Aprile 17, 2015

Recentemente ho appreso che gli infermieri di un importante sistema sanitario nel mio stato di origine dell’Indiana stanno organizzando un sindacato. Sono molto infastidito dal fatto che gli infermieri in questo sistema sanitario sono così insoddisfatti che credono che sia necessaria un’unione. Ho trepidazioni nello scrivere questo post, ma sento che è necessario fare alcuni punti sui pro e contro della sindacalizzazione.

Gli ospedali vengono gestiti come società multimilionarie come McDonalds e Wal-Mart, ma sfortunatamente questa filosofia non si traduce bene nell’assistenza sanitaria in cui abbiamo vite di pazienti sulla linea. Gli ospedali non sono come McDonalds dove quando un produttore di hamburger lascia si può facilmente assumere un altro e business può andare avanti come al solito.

L’unica ragione per cui gli ospedali sono in attività è che i pazienti richiedono assistenza infermieristica e il problema più grande è che gli infermieri sono il più grande centro di costo dell’ospedale. Come tale, quando il tempo di bilancio viene intorno, è il personale infermieristico che è il più facile da tagliare.

La mia convinzione è che una soluzione può essere trovata facendo diventare gli infermieri un centro di produzione di entrate e avere una carica separata piuttosto che avere i loro servizi forniti con la stanza come personale dietetico e di pulizia.

Ci sono sempre due lati della sindacalizzazione: i” pro “e i” contro.”

Un argomento importante per la sindacalizzazione degli infermieri è che un ospedale non può più tagliare il più grande centro di costo perché i salari sono garantiti dal contratto.

Un altro vantaggio è che con la sindacalizzazione arriva il potere della leva. Gli infermieri sono uniti in piedi insieme con un obiettivo comune … e c’è potere nella leva. Detto questo, c’è potere contrattuale con numeri puri perché l’alternativa è che se non si raggiungesse un contratto, gli infermieri potrebbero scioperare.

Uno dei più grandi professionisti dei sindacati infermieri è che i loro infermieri tendono ad essere pagati di più e hanno benefici migliori.

Nonostante un elenco con colonne “pro” e “con”, dobbiamo riconoscere che ci sono 25 Stati che hanno leggi sul “diritto al lavoro” che garantiscono che nessuna persona può essere costretta, come condizione di lavoro, ad aderire a un sindacato. Pertanto, in quegli Stati, gli infermieri che non vogliono pagare le loro quote possono scegliere di uscire dall’unione.

Le quote che devono essere pagate all’unione possono essere una giustificazione per opporsi alla sindacalizzazione in quanto possono essere costose.

I sindacati non possono affrontare ogni preoccupazione dell’infermiere medio.

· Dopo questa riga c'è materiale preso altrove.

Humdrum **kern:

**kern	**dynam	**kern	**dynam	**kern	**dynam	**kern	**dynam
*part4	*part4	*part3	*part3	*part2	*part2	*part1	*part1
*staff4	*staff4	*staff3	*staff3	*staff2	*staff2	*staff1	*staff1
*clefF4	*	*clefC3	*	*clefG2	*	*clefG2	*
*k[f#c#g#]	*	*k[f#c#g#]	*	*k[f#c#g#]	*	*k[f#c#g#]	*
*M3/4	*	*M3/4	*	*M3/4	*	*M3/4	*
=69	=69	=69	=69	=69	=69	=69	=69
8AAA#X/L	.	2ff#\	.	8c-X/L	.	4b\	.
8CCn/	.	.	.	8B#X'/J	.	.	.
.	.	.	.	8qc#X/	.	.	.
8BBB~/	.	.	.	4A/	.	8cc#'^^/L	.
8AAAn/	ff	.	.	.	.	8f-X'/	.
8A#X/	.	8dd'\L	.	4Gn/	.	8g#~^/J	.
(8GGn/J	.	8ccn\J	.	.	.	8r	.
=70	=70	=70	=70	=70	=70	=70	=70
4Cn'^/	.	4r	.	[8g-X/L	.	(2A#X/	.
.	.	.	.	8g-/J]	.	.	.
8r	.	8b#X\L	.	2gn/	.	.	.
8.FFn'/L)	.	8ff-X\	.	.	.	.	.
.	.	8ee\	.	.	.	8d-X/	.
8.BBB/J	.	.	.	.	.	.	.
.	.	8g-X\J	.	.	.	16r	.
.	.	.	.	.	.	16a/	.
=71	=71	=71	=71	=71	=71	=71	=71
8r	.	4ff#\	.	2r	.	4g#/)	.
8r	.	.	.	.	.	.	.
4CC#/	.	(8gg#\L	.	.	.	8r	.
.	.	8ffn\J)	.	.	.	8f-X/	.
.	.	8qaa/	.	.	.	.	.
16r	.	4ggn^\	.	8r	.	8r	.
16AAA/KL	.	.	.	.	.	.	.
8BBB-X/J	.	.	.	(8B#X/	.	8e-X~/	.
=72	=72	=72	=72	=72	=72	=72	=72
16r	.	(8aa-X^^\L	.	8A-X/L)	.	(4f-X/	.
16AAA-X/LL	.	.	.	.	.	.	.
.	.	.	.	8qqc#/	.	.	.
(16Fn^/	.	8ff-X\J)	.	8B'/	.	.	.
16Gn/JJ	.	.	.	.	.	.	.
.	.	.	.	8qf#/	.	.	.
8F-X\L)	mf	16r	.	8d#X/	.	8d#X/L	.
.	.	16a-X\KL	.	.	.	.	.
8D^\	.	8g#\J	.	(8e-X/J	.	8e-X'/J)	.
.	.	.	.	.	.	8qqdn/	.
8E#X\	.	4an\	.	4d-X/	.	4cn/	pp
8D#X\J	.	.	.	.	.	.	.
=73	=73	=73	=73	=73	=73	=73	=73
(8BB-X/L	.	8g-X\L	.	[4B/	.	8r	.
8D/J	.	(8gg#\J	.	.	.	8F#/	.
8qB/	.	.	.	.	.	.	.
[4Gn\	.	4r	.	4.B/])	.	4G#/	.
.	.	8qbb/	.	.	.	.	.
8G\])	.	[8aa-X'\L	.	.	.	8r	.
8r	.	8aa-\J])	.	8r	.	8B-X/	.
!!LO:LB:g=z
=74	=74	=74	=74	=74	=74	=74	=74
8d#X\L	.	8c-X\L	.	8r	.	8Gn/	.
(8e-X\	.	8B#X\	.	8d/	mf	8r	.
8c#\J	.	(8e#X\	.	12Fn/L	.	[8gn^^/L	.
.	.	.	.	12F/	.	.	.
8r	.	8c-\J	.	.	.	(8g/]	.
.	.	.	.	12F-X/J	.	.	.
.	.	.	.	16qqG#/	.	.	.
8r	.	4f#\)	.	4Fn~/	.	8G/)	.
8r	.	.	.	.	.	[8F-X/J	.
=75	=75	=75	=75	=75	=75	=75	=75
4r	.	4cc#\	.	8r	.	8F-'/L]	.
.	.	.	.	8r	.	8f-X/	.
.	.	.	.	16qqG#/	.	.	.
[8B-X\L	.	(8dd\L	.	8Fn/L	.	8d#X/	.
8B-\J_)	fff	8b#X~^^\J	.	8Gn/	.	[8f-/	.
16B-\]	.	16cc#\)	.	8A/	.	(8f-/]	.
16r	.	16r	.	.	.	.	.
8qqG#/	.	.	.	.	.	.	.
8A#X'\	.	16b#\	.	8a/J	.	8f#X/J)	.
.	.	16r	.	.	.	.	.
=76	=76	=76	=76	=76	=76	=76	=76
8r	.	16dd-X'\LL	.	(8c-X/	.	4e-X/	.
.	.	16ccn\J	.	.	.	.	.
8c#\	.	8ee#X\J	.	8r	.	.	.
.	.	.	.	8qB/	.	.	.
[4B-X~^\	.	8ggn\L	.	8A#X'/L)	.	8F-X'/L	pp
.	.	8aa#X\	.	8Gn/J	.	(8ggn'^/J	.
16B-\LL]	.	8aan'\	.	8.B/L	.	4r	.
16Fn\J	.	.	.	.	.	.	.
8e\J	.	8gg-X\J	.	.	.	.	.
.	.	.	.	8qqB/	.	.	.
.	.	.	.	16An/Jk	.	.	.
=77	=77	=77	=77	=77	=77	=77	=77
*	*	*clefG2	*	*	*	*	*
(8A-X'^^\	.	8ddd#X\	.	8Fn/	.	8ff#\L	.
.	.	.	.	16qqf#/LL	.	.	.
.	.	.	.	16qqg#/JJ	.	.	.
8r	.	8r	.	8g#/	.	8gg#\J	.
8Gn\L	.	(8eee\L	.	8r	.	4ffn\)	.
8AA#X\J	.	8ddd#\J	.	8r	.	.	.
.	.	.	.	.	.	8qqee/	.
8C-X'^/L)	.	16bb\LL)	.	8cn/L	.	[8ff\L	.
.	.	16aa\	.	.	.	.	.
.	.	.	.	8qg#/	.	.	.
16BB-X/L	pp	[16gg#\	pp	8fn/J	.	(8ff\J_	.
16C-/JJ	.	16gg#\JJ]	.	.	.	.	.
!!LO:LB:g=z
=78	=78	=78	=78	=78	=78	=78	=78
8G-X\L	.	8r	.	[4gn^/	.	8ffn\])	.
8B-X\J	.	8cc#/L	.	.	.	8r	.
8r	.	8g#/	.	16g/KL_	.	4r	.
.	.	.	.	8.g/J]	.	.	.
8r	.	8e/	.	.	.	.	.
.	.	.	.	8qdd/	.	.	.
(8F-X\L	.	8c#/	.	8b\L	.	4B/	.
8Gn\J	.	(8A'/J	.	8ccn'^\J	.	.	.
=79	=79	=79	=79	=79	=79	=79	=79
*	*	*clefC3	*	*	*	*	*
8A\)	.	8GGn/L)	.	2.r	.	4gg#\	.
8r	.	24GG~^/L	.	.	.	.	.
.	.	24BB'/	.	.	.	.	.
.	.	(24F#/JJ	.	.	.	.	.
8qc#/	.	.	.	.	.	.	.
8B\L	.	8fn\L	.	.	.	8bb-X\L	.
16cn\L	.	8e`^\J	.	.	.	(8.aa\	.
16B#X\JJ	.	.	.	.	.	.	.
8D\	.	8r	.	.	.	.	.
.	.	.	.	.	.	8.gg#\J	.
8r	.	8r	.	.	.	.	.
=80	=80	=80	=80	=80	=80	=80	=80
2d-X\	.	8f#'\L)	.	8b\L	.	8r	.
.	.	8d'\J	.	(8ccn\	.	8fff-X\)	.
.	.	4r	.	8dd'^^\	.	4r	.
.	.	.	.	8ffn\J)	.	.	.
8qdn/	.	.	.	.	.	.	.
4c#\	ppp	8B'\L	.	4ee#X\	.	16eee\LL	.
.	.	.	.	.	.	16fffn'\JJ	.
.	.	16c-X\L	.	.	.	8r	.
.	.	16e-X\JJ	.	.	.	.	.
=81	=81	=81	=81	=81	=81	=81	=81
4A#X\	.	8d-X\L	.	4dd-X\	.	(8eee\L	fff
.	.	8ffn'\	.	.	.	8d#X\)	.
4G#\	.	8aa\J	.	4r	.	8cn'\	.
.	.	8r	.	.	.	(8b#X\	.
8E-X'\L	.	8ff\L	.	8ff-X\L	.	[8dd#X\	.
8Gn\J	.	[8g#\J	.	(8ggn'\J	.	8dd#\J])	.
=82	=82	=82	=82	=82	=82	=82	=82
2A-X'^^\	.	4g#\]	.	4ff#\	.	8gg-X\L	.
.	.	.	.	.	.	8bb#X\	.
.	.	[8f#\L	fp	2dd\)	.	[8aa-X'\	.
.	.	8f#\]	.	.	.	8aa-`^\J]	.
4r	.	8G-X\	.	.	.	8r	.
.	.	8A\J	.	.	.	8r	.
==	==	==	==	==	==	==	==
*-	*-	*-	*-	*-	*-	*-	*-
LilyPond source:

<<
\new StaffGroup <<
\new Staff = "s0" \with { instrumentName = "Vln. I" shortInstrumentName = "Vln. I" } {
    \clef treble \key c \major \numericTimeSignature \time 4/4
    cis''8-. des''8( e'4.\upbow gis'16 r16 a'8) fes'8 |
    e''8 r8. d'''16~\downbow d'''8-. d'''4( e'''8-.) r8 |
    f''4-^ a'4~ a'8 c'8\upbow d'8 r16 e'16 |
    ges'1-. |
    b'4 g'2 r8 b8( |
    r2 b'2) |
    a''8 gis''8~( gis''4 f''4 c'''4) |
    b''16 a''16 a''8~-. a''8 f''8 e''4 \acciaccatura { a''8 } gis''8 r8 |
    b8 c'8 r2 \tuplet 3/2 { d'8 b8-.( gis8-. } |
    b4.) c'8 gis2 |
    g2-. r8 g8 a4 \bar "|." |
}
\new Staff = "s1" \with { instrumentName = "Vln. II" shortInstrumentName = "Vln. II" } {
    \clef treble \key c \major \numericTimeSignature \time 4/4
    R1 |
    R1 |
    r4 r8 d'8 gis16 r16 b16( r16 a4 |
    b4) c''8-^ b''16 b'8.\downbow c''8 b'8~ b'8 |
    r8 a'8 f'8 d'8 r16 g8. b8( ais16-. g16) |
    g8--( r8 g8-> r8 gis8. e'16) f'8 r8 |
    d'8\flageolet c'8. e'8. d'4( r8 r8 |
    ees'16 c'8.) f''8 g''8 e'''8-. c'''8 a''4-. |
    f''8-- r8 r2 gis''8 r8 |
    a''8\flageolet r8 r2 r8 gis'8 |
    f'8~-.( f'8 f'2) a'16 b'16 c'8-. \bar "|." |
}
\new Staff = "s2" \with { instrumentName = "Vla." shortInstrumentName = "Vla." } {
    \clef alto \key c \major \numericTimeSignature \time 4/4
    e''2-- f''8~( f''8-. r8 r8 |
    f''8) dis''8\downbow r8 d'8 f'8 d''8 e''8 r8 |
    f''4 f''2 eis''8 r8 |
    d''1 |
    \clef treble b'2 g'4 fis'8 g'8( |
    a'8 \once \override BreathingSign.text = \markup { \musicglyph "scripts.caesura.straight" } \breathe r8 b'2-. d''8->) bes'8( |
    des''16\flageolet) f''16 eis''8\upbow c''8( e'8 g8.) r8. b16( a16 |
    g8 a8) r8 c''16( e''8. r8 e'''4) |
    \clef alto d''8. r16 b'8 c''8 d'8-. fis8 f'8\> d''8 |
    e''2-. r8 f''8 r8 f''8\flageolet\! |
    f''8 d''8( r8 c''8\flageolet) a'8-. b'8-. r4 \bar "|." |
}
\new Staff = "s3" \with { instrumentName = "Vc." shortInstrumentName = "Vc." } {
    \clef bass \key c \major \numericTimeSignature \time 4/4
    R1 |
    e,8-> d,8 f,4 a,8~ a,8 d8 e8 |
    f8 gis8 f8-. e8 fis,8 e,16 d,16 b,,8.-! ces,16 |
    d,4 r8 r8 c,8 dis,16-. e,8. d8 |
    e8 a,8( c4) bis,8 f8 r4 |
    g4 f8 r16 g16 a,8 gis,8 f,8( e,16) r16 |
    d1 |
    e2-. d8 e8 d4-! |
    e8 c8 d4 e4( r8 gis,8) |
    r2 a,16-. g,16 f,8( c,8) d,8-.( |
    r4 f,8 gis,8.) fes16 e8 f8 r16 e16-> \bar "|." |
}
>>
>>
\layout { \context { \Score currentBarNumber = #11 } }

Possono negoziare solo cose come retribuzione, benefici, sicurezza del lavoro e rapporti infermiere-paziente. Ci sono aspetti intangibili che i sindacati non possono fornire risoluzione con la contrattazione collettiva, come permettere agli infermieri di parlare la loro mente, avere incarichi ragionevoli ed equi, ecc. E ci sono alcune delle cose più intangibili a cui gli infermieri si preoccupano davvero come lavorare in un ambiente di supporto, sentirsi come se fossero importanti e, quando sono veramente malati, non sentirsi in colpa per aver tolto il tempo necessario.

Quando non ci sono garanzie contro l’ambiente di lavoro ospedaliero e se gli infermieri non possono raggiungere un accordo con l’ospedale, l’unica alternativa è scioperare! Se ciò dovesse accadere, gli infermieri sono disposti a mettere i loro soldi dove sono le loro bocche scioperando e lasciando i loro pazienti? Questo crea un dilemma morale ed etico che porta pesanti implicazioni per gli infermieri che vogliono essere lì per i loro pazienti.

I sindacati sono inadeguati a garantire il reclutamento e il mantenimento degli infermieri e spesso inefficaci a fermare la violenza laterale. Allo stesso modo, non ci può essere alcuna protezione per gli informatori. C’è un modo per gli infermieri di stare insieme senza un sindacato per ottenere i cambiamenti che vogliono vedere nel loro ambiente di lavoro?

Il mio cuore va alle infermiere che soffrono e sentono di non avere altra scelta che formare un’unione.

È triste pensare che i loro datori di lavoro non li supportino quando l’unica ragione per cui sono in attività è a causa dell’assistenza infermieristica fornita ai pazienti.